As we head into a new year, there are a number of factors which are likely to impact the amount of work on offer in our region and the resultant profitability of the general building contracting fraternity says Allen Bodill, Executive Director at the Master Builders Association of the Western Cape (MBAWC).
Election apprehension: Chief amongst the factors impacting the industry is the level of confidence in the months leading up to the general election in May. Like previous cycles in the run up to elections, many businesses and private individuals adopt a ‘wait and see’ attitude, leading to a general slump in demand for construction services.
Tightened belts: The increase in the interest and VAT rates in 2018 has also affected the consumer’s ability to purchase or build new properties or to renovate and improve their existing homes. In addition the threat of possible further downgrades by the international credit rating agencies which would bring increased risk of further interest-rate rises, which will further affect a financially stretched and indebted consumer base.
Property market correction: A correction in the local residential rental market has also seen significant pressure on achievable rentals of both freestanding homes and apartments, which has led to a rethink amongst developers, as well as ‘buy-to-let’ investors in this market segment. Supply of well-positioned residential apartments, in particular, looks set to exceed demand in the coming months, putting further downward pressure on developers’ and investors’ returns. This has been exacerbated by the increasing cost of utilities.

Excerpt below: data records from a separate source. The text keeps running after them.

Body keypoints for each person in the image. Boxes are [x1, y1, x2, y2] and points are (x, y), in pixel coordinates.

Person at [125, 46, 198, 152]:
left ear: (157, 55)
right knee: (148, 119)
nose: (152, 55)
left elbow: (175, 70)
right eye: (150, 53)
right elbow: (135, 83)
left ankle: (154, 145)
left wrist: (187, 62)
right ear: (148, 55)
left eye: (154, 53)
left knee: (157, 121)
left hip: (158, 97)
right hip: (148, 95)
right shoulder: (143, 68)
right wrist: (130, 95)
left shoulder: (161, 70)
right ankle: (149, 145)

In the commercial sector, increased online shopping is likely to affect demand for further new retail space, which will likely impact the amount of work available for new commercial building and its associated new tenant installation work.
The rapid advance in computerised technology has also served to disrupt the demand for commercial office space by enabling employees to work remotely, reducing the demand for traditional office environments – a trend likely to escalate going forward.

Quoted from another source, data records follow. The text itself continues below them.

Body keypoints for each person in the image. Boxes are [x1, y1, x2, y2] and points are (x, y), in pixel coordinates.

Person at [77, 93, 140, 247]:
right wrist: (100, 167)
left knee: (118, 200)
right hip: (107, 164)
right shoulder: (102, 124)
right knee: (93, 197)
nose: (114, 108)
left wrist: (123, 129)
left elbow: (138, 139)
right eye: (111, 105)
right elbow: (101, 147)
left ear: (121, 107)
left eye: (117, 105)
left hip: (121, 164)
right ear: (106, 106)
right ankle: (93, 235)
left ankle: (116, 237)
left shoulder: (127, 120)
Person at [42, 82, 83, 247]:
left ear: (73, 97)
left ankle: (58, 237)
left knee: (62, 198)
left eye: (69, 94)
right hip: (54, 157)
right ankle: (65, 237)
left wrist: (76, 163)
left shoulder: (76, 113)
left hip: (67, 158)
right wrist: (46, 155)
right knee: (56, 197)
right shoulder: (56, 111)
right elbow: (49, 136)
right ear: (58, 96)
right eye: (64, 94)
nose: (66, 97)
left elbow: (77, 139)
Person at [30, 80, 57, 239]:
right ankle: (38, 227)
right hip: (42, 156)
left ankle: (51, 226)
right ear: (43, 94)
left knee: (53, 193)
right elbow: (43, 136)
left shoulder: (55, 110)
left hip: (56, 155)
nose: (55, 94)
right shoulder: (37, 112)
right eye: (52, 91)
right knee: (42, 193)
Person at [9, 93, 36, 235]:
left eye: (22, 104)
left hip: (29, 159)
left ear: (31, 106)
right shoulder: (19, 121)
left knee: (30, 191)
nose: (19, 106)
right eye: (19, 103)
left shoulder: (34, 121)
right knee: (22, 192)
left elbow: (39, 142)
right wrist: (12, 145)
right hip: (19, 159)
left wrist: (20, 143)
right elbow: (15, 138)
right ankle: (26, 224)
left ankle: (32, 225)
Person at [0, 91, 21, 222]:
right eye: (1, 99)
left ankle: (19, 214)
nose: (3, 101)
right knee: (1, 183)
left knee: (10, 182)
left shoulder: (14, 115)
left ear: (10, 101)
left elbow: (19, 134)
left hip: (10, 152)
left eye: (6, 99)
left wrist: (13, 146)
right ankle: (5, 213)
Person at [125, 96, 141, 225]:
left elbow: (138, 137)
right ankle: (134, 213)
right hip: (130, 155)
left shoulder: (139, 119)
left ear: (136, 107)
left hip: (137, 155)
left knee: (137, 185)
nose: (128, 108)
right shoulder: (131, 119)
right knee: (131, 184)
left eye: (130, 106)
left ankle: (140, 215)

Many of the abovementioned factors are also an issue for the industrial market, with demand for new factory and warehousing space primarily being driven by the state of the economy.
No-go from Government: It also appears likely that the National and Local Government departments will be cautious about putting out new construction works in the current economic climate. Reduced activity from this sector is likely to lead to contracting firms traditionally engaged in this market space turning their attention to other sectors.
“Taking these factors into account, the local construction contracting market will likely need to hunker down for at least the first half of this year. The prevailing market conditions will also need to be considered during the negotiations around the new collective wage agreement for the formal building industry in our region which are currently underway, with the new agreement due to come into force on 1st November 2019. However, a ‘silver lining’ exists for those developers and investors who have the courage to commit to projects in this depressed climate, as they are likely to get exceptionally competitive prices from the entire construction supply chain. The MBAWC will also continue to strive to assist its members wherever possible in these uncertain times,” concludes Bodill.